Problem requirements >>
Please answer from the media release on the 2019 UN population report below: how many Earths' worth of renewable resources does it say we are currently using?

Population Matters media release

17 June 2019, immediate use

Population Matters statement on UN World Population Prospects report 2019

Population Matters director Robin Maynard says:

“These figures represent the good, the bad and the ugly. The good: declining fertility and increasing longevity, reflecting improved quality of life for most of us, and at least the distant prospect of a flattening of population growth. The bad: astronomical population growth in the regions least able to cope, and the challenges of supporting a greater proportion of old people. And the ugly: billions more people putting intense pressure on a finite Earth, which already has overexploited natural resources, vanishing biodiversity and a dangerously warming climate.  Our numbers and impact on the planet are already too great, and billions more people to consume, make greenhouse gases and pollute threaten to undo all the good we can do in terms of reducing our impact in other ways.

“It’s very welcome to see a slight downwards adjustment in population projections [from 2017’s projections] but these figures nail the myth that population is going to decline soon – there’s only a one-in-four chance of that happening by the end of the century. Even these small gains are under threat. Family planning programmes in the world’s poorest countries are failing to meet their targets, while religious and political ideologues oppose birth control and choice over abortion, and promote pro-natal policies that threaten to undo the progress we’ve made.

“We must end our addiction to growth. Ageing populations are a challenge, but far from an insuperable one if we devote the resources necessary. Environmental catastrophe is a looming, credible and existential threat that requires us to take every ethical, practical measure at our disposal to ensure we have a habitable planet. If we don’t, nature could make its own intervention and our numbers could crash through the worst of all possible means.  

“These projections do offer hope: small changes in family size translate into a difference of several billion people by the end of the century – just half a child less per couple would see our population peak well before 2100 before declining to 7.3 bn. We have the time (just) and means to manage our population humanely and ethically such that future generations can live in balance and harmony with the natural world and the ecosystems upon which our wellbeing depends. That means family planning, education, women’s empowerment, ending poverty and promoting small families. Where people don’t have the choice to have a smaller family, they must have it – where they do have the choice, it’s vital they exercise it –especially in rich, high consuming countries where our environmental impact is so great. These projections represent too little progress, and without the right actions now, it will be too late to change them. That’s why the world needs an international policy framework on the overriding, upstream factor of population, as there is for the downstream issue of climate change.”



Alistair Currie, Head of Campaigns and Communications, Population Matters T: 0208 123 9170 E:

Notes for editors

The projections

United Nations Department of Economic and Social Affairs World Population Prospects 2019 

New projections are released every two years. The projections include a range of possible populations until 2100, with the medium projection being the most commonly used.  The 2019 medium global population projections are lower than those in the 2017 release:

  • 2050 9.7bn (9.8bn in the 2017 projections). This is 26% more than our current population of 7.7bn
  • 2100: 10.9bn (11.2bn in 2017 projections). This is 41% higher than our current population.

Prior to 2019, each successive projection has been revised upwards since 2002.

In regard to when the global population will peak, the accompanying 2019 World Population Prospects Highlights document states “Later in the century, although a continued increase of the global population is considered the most likely outcome, there is roughly a 27 per cent chance that the world’s population could stabilize or even begin to decrease sometime before 2100.” (p6)

The projections also include population projections figures illustrating the effects of global average fertility of half-a-child more than the medium projection, or half-a-child less.

  • Half-a-child less 8.9 bn by 2050 and 7.3 bn people by 2100 (lower than our current population)
  • Half-a-child more: 10.6 bn by 2050 and 15.6 bn by 2100.

Natural resources overexploitation

The Global Footprint Network calculates that we are currently using the renewable resources of 1.7 Earths and unless things change, will require three by 2050.

 Family planning

The Family Planning 2020 Partnership (FP2020) is the international project launched in 2012 to increase family planning uptake in the world’s poorest countries. The number of women who have taken up modern contraception has increased by 46 million since then but to meet its target of 120 million more women by 2020, another 74 million women would have to start using birth control in the next two years. FP2020 acknowledges that this target is now almost impossible to meet.

Information given >>
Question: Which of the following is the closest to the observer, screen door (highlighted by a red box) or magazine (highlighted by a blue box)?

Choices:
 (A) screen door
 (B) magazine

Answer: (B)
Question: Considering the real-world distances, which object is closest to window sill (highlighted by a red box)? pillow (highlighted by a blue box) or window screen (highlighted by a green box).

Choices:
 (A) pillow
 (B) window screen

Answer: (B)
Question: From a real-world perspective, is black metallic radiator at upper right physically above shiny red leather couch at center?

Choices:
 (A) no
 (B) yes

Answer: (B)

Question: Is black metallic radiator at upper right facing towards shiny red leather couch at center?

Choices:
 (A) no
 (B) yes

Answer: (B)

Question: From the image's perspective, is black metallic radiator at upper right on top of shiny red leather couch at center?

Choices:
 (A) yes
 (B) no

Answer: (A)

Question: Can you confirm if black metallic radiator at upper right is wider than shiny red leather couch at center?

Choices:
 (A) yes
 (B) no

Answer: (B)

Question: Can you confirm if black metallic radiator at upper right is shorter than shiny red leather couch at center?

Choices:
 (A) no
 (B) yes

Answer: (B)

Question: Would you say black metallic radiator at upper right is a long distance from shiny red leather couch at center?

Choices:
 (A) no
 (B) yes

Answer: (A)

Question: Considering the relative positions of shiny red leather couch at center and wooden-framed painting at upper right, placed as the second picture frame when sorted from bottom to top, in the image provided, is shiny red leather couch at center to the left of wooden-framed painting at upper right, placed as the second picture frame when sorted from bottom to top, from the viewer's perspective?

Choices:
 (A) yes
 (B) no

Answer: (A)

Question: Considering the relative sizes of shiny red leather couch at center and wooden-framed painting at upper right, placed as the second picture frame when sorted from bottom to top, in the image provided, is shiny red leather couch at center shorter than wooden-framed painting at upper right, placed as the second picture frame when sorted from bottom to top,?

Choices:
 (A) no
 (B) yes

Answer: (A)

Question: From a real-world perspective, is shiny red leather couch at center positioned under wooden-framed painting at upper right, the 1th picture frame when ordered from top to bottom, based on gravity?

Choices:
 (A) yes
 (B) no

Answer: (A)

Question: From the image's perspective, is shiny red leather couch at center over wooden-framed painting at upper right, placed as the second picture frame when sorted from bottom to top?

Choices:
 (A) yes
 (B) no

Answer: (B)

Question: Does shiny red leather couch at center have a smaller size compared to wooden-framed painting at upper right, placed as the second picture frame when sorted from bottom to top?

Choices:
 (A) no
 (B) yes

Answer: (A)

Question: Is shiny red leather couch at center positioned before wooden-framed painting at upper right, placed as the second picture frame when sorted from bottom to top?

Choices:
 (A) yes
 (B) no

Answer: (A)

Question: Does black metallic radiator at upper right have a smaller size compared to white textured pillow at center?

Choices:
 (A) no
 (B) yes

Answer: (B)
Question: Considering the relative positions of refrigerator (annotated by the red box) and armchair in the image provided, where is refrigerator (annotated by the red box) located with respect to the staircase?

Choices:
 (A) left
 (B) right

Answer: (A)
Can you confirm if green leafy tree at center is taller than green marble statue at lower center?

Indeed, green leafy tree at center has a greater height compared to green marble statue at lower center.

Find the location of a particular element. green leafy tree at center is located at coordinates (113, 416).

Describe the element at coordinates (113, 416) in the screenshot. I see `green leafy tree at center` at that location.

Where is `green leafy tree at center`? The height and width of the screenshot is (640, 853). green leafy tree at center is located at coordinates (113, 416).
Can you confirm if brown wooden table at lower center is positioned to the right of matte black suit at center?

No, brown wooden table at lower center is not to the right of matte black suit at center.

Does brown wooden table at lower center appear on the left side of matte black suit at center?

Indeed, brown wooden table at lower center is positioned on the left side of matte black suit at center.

Correct output >>
1.7 Earths, according to the Global Footprint Network.